Platelet derived growth factor induces c-fos and c-myc mRNA in rat aortic smooth muscle cells in primary culture without elevation of intracellular Ca2+ concentration.

Platelet derived growth factor (PDGF) has been shown to induce c-fos and c-myc proto-oncogenes. In the present study, we investigated the effects of genistein, a tyrosine kinase inhibitor, and NiCl2, a Ca2+ influx blocker, on PDGF-induced Ca2+ transient and on expression of c-fos and c-myc mRNA. In the presence of extracellular Ca2+, PDGF induced elevation of intracellular Ca2+ concentration ([Ca2+]i) and increases in c-fos and c-myc mRNA, as detected by reverse transcription polymerase chain reaction (RT-PCR) and Northern hybridization. PDGF-induced [Ca2+]i elevation was composed of an initial transient increase (first component) followed by steady state elevation (second component).

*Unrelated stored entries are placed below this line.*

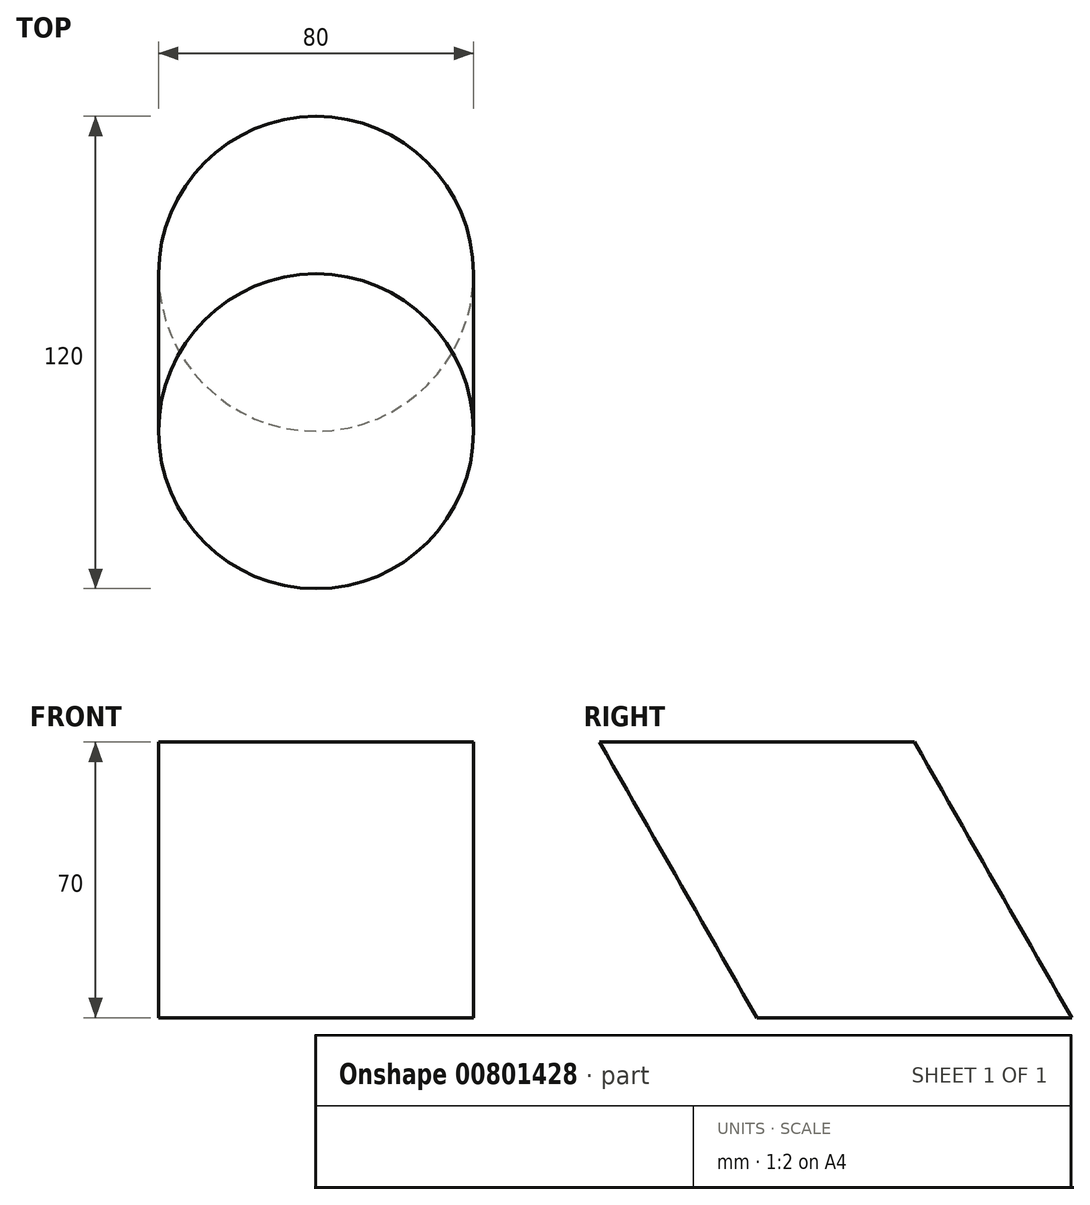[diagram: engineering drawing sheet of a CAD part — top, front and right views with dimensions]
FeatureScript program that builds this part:
annotation { "Feature Type Name" : "Feature", "Feature Type Description" : "" }
export const myFeature = defineFeature(function(context is Context, id is Id, definition is map)
    precondition{}
    {
        {
            var Q0;
            Q0=qCreatedBy(makeId("Top.planeOp"),FACE);
            var sketch = newSketch(context, id + "F0", { "sketchPlane" : qUnion([Q0])});
            skCircle(sketch, "E0", {"center": v(0, 0) * mm, "radius": 40 * mm});
            skSolve(sketch);
        }
        {
            var Q0;
            Q0=qCreatedBy(makeId("Top.planeOp"),FACE);
            cPlane(context, id + "F1", {"entities" : qUnion([Q0]), "cplaneType" : CPlaneType.OFFSET, "offset" : 70 * mm, "width" : 150 * mm, "height" : 150 * mm});
        }
        {
            var Q0;
            Q0=qCreatedBy(id+"F1.planeOp",FACE);
            var sketch = newSketch(context, id + "F2", { "sketchPlane" : qUnion([Q0])});
            skCircle(sketch, "E1", {"center": v(0, -40) * mm, "radius": 40 * mm});
            skSolve(sketch);
        }
        {
            var Q0;
            Q0=qCreatedBy(makeId("Right.planeOp"),FACE);
            var sketch = newSketch(context, id + "F3", { "sketchPlane" : qUnion([Q0])});
            skPoint(sketch, "E2.0", {"position": v(-40, 70) * mm});
            skPoint(sketch, "E3.0", {"position": v(0, 0) * mm});
            skLineSegment(sketch, "E4", {"start": v(0, 0) * mm, "end": v(-40, 70) * mm});
            skSolve(sketch);
        }
        {
            var Q0;
            Q0=makeQuery(id+"F0.imprint","IMPRINT",FACE,{"disambiguationData":[TD([[makeQuery(id+"F0.imprint","IMPRINT",EDGE,{"derivedFrom":sQuery(id+"F0.wireOp",EDGE,"E0")}),1.0]])]});
            var Q1;
            Q1=sQuery(id+"F3.wireOp",EDGE,"E4");
            sweep(context, id + "F4", {"profiles" : qUnion([Q0]), "path" : qUnion([Q1])});
        }
    });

Genistein (10 microM) blocked the 1st, but not the 2nd, component of [Ca2+]i elevation induced by PDGF. NiCl2 (1 mM) and removal of extracellular Ca2+ inhibited the 2nd, but not the 1st, component. In the presence of 10 microM genistein and 1 mM NiCl2, PDGF induced c-fos and c-myc mRNA, although the [Ca2+]i elevation could be completely blocked by these two agents. These results indicate that elevation of [Ca2+]i is not a prerequisite condition for PDGF to induce c-fos and/or c-myc mRNA in rat aortic smooth muscle cells in primary culture.